### Task directions
Reproduce the passage of the speech starting at "Mr. Geoffrey Bing" and ending at "cannot be so.".

### Excerpt to read

##############################

Mr. Geoffrey Bing (Hornchurch)

I do not wish to delay the House, but I would like to point out the deplorable time-wasting which has taken place as a result of the attitude of the right hon. Gentleman the Leader of the House in this matter. This was the Amendment to which all the arguments were put in a perfectly clear manner in this House, and we went, although I have not the record with me, until seven or eight o'clock before we disposed of the Amendment at all. Then, an hon. Member opposite—I cannot remember who—said that my hon. Friends had been responsible for obstructing the work of the Committee on the Army Act. Of course, that cannot be so.

If the Government obtains Amendments by way of another place while the Government have opposed them here, then it cannot be claimed that there has been any degree of obstruction in this House, and I think this shows the fantastic attitude of the other side to oppose anything on its merits. Personally, I am glad that there is some agreement on this matter, for, apart from other issues, it should teach right hon. and hon. Gentlemen opposite that they should not go away to party meetings when there is a matter of importance down for consideration, but that they should stop to consider the merits of the matter.

Here, they have wasted half a day by refusing to listen to the arguments put from this side, and have had inserted into the Act the very alteration for which we asked; and now they are wasting more time by asking us to vote in a different way from that which they asked us to vote at an earlier date. It will not be denied that there is a tremendous amount of business left for this Session, and perhaps one should ask the Patronage Secretary to instruct his colleagues that this is not the best way to get on with our work, to instruct them that it is not the best way to resist, for hours and hours at a time, an Amendment which, in any event, they intend to make in another place. Such behaviour does not show strength, but only confusion of purpose.

##############################

### Information given

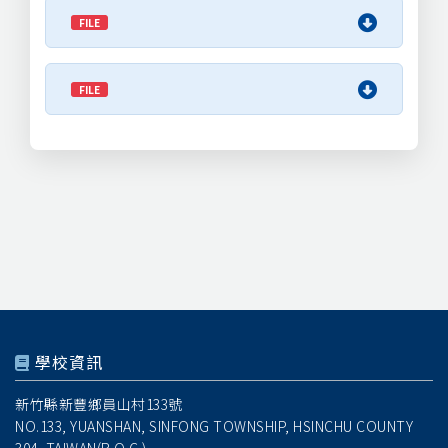
FILE
FILE
學校資訊
新竹縣新豐鄉員山村133號
NO.133, YUANSHAN, SINFONG TOWNSHIP, HSINCHU COUNTY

##############################

### Reply
Mr. Geoffrey Bing (Hornchurch)

I do not wish to delay the House, but I would like to point out the deplorable time-wasting which has taken place as a result of the attitude of the right hon. Gentleman the Leader of the House in this matter. This was the Amendment to which all the arguments were put in a perfectly clear manner in this House, and we went, although I have not the record with me, until seven or eight o'clock before we disposed of the Amendment at all. Then, an hon. Member opposite—I cannot remember who—said that my hon. Friends had been responsible for obstructing the work of the Committee on the Army Act. Of course, that cannot be so.